Many price plans cheaper on NBN than ADSL 2+: Analysis

Comparison website, WhistleOut claims collective underlying prices for many NBN plans are cheaper on a per gigabyte usage basis than existing ADSL2+

Customers will be paying less for plans on the National Broadband Network (NBN) than existing ADSL 2+ and line rental plans, according to an analysis conducted by comparison site WhistleOut.

The company conducted a price analysis of the four Internet service providers that have announced NBN consumer pricing including iiNet, Internode, Exetel and iPrimus.

The results showed that the collective underlying prices for many NBN plans are cheaper, on a per gigabyte usage basis, compared to existing monthly ADSL 2+ and phone line rental plans.

“On the NBN's entry level speeds (12Mpbs and 25Mbps) we found consumers will actually be paying less than today's ADSL 2+ and line rental plans for the equivalent usage, with savings of 23 per cent to 43 per cent on the entry level speeds (12Mbps)," WhistleOut director Cameron Craig, said.

He stated that with speed options getting faster on the NBN, consumer plans do get more expensive than the current ADSL2+ prices, with the highest surge being a total increase of 66 per cent across the four providers when comparing top NBN speeds of 100Mbps and mid-tier data usage.

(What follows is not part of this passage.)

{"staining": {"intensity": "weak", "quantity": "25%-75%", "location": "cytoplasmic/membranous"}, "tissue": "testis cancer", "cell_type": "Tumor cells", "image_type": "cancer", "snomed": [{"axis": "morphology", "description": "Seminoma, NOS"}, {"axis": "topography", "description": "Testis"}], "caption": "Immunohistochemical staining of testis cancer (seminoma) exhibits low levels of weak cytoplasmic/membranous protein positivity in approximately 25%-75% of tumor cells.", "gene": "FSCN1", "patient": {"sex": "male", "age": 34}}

The analysis further showed that on the largest usage quota ADSL 2+ plan of 1000GB, it takes more than nine days to download the quota, as compared to a little more than seven hours on the NBN’s highest possible speed of 100Mbps.

“While 10 per cent of Australians already have access to high speeds via cable internet in metro cities, 90 per cent of Australians are on speeds from dial up to ADSL2+ with no guarantee of the actual speed they’ll get. Around 569,000 Australians are still on dial-up internet access," Craig added.

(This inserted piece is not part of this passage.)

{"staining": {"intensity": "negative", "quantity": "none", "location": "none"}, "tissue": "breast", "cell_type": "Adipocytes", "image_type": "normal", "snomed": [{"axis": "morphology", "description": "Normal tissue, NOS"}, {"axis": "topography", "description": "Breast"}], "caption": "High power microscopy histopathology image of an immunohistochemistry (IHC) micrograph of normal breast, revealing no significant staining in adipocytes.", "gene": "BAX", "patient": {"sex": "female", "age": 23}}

Telstra and Optus are yet to announce their consumer pricing for the NBN, but have passed NBN Co’s certification process to examine services and have signed landmark contracts with NBN to share infrastructure.

The network is expected to be completed by 2020 and is currently being rolled out in states across Australia under the Regional Backbone Blackspots program and in Tasmania.